Gaspar diz que com a sua educação caríssima e amor à pátria made in Bruxelas conseguiu livrar-nos dos horrores gregos e pôr-nos a caminho da verdejante Irlanda. O que Gaspar não diz, nem há quem lhe pergunte, é a razão de estar a gozar connosco num Governo que nasceu de nos terem afastado à canzana da Espanha e da Itália – países que têm acesso aos mesmo apoios que nós recebemos de uma Europa perdida no seu labirinto, mas que não aceitaram a demência de verem um conjunto de malucos a tratar os seus cidadãos como bandidos que têm de ser castigados ferozmente.
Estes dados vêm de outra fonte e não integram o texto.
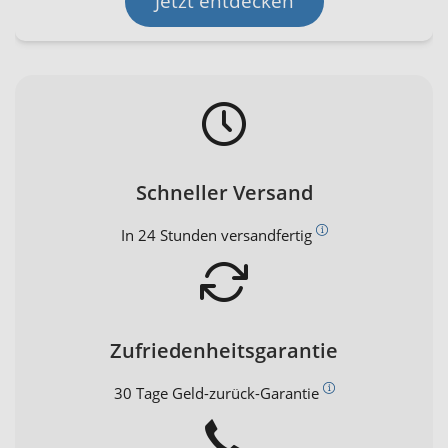
Jetzt entdecken
Schneller Versand
In 24 Stunden versandfertig
Zufriedenheitsgarantie
30 Tage Geld-zurück-Garantie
7 thoughts on “Geografia da traição”

  1. O esbatimento ideológica Esquerda/Direita há muito que vem sendo experimentado entre nós. Deveríamos por isso debater a desastrosa diluição da Esquerda tradicional, que em diversos aspectos deixou de constituir alternativa responsável a uma Direita em progressiva ascensão.

    Parece-me estarem hoje em queda as ideologias tradicionais, substituídas por uma ideologia única, sem corpo, sem rosto, e apenas episódicamente representada por burocratas de uma qualquer troika. Essa ideologia, o ECONOMICISMO (economia + “ismo”), materializa-se obviamente através dos chamados “mercados” e do “consumo” que os alimenta.
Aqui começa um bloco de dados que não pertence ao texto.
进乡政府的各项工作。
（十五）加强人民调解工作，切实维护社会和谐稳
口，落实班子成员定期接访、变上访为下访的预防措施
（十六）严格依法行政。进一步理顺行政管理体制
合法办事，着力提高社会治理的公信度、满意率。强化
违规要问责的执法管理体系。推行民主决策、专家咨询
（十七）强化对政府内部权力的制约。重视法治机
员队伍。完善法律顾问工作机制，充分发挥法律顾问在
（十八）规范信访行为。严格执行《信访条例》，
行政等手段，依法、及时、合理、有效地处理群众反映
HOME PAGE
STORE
    A nós portugueses calhou-nos em desgraça uma colagem da Direita PSD+CDS aos pressupostos do economicismo experimentalista, em versão perigosamente radical, do qual temos sido mansas, indefesas e ingénuas cobaias.

    No entanto, a meu ver, há um novo factor neste quadro ideológico: a existência de alguns rostos visíveis, identificáveis. Um deles, Gaspar, com o seu semblante carregado e voz monocórdica é, sem dúvida, um dos representantes mais sinistros do economicismo europeu.
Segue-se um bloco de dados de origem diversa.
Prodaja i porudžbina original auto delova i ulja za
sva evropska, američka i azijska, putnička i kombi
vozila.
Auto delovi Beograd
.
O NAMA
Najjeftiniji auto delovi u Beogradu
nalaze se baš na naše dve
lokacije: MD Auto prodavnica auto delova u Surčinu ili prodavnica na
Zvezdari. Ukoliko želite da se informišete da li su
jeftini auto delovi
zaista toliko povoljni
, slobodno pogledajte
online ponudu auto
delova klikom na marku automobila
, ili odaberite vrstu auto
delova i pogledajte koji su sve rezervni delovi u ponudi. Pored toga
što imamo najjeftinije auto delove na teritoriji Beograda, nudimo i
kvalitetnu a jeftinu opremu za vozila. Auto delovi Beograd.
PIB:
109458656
    Enquanto a Esquerda não produzir pensamento alternativo (e, consequentemente, acção alternativa), dificilmente escaparemos às garras dos senhores a quem este Gaspar presta serviço.

  2. Quero clarificar que ao referir a “diluição da Esquerda tradicional” não manifesto nostalgia, apenas decepção pela incapacidade das várias esquerdas assumirem responsabilidades históricas, que passam naturalmente pela capacidades de renovação e produção de pensamento novo.

  3. Gabo-lhe o esforço Val, por tão cedo começar a selecionar a “roupa suja” com que estes senhores do governo se vestem e nos querem vestir a nós.

    Obrigada

  4. Vítor Gaspar é um louco fanático. Um perigoso sociopata.

    E vive numa realidade paralela. Deve ser ràpidamente internado.

    Toda a gente sabe que Portugal não tinha que ser uma segunda Grécia. E muito em breve toda a gente vai saber que Portugal não tem feito outra coisa, desde 2011, que não seja, não digo aproximar-se, mas SEGUIR NO ENCALÇO da Grécia, o que é muito pior – pois a Grécia não pára! E ainda agora a sua procissão vai no adro…

    Para Gaspar, que percebe tanto desta Geografia como um borrego percebe de Urologia, dizer que Portugal se “afastou” da Grécia e se “aproximou” da Irlanda é como um mantra, ou uma avé maria, que o protege das tentações de usar a cabeça e pensar acima das crenças que lhe inocularam e da fé com que o atemorizaram. Ele não ousa pensar, não ousa abrir os olhos e, até àquele momento mágico em que os anjos se estatelam no soalho imundo duma qualquer casa-de-banho, há-de ir em frente na sua fantasia e, se o deixarem, arrastar o País para dentro do écran da mórbida televisão em que a sua mente sonha e vegeta.

    Não o acordem a tempo, não, e espetamo-nos todos com ele.

  5. Isso de afastar da Grécia e aproximar da Irlanda, desde a viagem do Fernando Magalhães que não quer dizer nada.